Data for analysis:
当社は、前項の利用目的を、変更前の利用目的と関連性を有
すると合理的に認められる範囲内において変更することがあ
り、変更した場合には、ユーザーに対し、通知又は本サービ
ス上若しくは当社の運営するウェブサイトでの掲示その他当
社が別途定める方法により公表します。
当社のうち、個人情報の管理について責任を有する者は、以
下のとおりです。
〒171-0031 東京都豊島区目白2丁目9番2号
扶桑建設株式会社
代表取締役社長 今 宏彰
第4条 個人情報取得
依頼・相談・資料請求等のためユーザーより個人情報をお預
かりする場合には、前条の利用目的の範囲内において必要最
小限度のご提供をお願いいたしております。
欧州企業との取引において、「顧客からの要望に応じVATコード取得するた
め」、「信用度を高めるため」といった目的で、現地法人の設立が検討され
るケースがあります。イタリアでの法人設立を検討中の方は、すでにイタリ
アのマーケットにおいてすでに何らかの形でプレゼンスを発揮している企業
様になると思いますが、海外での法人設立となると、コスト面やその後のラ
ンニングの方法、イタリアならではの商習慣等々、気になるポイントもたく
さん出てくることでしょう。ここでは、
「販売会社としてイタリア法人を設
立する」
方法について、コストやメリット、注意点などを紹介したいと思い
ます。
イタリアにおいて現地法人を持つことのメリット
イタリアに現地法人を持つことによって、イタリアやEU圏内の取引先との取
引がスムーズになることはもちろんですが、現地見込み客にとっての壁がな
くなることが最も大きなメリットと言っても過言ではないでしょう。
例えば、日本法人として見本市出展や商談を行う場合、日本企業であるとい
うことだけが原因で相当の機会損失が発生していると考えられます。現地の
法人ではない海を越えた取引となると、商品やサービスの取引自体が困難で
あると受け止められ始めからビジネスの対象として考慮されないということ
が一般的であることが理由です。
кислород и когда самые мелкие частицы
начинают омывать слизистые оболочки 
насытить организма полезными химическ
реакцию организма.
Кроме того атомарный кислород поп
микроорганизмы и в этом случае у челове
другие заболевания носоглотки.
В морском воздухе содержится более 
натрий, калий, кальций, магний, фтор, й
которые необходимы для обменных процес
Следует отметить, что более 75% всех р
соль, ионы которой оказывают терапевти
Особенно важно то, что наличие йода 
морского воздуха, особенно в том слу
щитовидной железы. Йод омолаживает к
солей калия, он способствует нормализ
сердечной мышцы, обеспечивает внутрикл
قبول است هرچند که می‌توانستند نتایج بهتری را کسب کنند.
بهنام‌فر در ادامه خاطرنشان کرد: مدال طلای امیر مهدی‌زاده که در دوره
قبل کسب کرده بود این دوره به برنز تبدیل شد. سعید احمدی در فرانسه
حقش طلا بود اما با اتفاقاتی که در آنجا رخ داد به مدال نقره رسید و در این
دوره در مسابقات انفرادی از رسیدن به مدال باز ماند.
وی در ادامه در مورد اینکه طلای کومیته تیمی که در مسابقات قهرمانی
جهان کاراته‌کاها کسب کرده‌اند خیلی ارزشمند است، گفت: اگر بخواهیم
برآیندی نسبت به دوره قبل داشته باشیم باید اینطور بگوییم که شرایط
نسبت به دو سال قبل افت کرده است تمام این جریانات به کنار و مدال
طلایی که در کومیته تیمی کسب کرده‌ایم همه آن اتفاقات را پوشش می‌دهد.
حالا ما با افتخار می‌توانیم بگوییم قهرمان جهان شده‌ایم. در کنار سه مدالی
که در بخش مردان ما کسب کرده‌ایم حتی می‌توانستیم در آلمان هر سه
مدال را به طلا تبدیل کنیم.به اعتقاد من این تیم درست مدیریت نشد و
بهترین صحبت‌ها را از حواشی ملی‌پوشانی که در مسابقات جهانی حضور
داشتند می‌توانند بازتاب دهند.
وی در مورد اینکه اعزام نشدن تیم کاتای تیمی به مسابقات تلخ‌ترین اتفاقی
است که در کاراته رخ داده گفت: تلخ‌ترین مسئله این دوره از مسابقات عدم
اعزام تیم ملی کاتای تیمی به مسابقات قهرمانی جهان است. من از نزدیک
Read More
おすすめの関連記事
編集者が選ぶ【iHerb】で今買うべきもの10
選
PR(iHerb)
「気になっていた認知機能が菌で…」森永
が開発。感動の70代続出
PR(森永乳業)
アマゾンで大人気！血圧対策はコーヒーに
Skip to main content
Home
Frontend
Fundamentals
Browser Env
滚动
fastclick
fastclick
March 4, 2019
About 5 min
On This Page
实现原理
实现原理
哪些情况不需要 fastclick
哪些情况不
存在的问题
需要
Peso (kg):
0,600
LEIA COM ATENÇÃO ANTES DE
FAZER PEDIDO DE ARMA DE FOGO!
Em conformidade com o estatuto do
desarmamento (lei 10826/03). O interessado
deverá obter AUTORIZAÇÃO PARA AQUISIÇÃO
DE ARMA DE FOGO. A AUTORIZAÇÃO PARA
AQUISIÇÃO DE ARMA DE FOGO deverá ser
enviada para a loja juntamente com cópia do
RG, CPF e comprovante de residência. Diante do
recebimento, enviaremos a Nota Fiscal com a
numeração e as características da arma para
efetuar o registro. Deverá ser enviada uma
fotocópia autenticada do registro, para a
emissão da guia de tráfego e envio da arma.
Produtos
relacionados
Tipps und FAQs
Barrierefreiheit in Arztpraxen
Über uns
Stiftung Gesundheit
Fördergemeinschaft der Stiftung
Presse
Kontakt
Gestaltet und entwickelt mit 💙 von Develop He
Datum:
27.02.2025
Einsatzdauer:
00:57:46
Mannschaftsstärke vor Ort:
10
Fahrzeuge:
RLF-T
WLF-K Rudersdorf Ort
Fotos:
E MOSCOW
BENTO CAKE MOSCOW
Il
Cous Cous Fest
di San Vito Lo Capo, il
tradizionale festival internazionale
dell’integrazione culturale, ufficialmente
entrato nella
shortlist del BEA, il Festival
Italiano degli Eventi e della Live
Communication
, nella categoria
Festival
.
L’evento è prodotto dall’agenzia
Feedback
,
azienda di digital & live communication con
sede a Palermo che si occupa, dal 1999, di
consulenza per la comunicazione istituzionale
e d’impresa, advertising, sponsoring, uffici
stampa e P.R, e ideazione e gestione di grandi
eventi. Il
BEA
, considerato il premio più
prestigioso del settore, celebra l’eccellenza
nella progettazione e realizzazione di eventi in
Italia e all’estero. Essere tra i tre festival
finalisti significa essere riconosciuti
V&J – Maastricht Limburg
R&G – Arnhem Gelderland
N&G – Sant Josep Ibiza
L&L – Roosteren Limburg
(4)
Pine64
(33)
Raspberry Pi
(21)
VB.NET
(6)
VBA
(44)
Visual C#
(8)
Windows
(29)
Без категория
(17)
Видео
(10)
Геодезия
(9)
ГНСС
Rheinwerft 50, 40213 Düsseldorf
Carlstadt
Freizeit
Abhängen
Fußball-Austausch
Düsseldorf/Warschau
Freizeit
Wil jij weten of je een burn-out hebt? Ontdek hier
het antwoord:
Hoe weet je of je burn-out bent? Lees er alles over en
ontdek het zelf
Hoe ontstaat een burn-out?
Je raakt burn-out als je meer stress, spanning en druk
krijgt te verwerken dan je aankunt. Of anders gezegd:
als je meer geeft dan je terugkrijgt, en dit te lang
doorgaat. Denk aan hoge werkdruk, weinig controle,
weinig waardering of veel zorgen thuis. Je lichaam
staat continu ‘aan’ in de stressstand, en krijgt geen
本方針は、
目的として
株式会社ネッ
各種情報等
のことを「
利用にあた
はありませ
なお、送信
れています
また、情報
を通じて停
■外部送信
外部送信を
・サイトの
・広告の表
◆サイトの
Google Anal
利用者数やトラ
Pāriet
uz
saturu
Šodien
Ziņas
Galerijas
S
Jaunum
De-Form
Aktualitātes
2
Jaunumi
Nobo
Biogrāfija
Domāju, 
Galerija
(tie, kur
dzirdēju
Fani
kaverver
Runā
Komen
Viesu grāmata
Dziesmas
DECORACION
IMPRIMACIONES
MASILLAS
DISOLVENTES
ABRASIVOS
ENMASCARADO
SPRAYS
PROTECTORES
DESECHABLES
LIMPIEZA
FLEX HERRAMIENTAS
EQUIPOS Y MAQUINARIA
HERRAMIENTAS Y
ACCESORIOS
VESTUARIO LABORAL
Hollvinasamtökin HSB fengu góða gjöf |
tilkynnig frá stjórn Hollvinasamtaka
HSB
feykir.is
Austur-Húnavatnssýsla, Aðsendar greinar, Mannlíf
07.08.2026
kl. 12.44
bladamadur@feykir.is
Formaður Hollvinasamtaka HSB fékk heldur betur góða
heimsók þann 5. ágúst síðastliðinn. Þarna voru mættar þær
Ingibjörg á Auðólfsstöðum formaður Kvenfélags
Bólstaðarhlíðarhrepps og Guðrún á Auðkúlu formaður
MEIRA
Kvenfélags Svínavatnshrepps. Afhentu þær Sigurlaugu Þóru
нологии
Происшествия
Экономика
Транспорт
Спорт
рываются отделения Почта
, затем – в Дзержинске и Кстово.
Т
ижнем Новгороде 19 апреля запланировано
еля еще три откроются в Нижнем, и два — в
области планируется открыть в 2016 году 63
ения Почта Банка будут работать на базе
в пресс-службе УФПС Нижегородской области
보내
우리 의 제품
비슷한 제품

Directions:
Go through the listing and copy each line that includes the string "enviada".

Response to the task:
enviada para a loja juntamente com cópia do
efetuar o registro. Deverá ser enviada uma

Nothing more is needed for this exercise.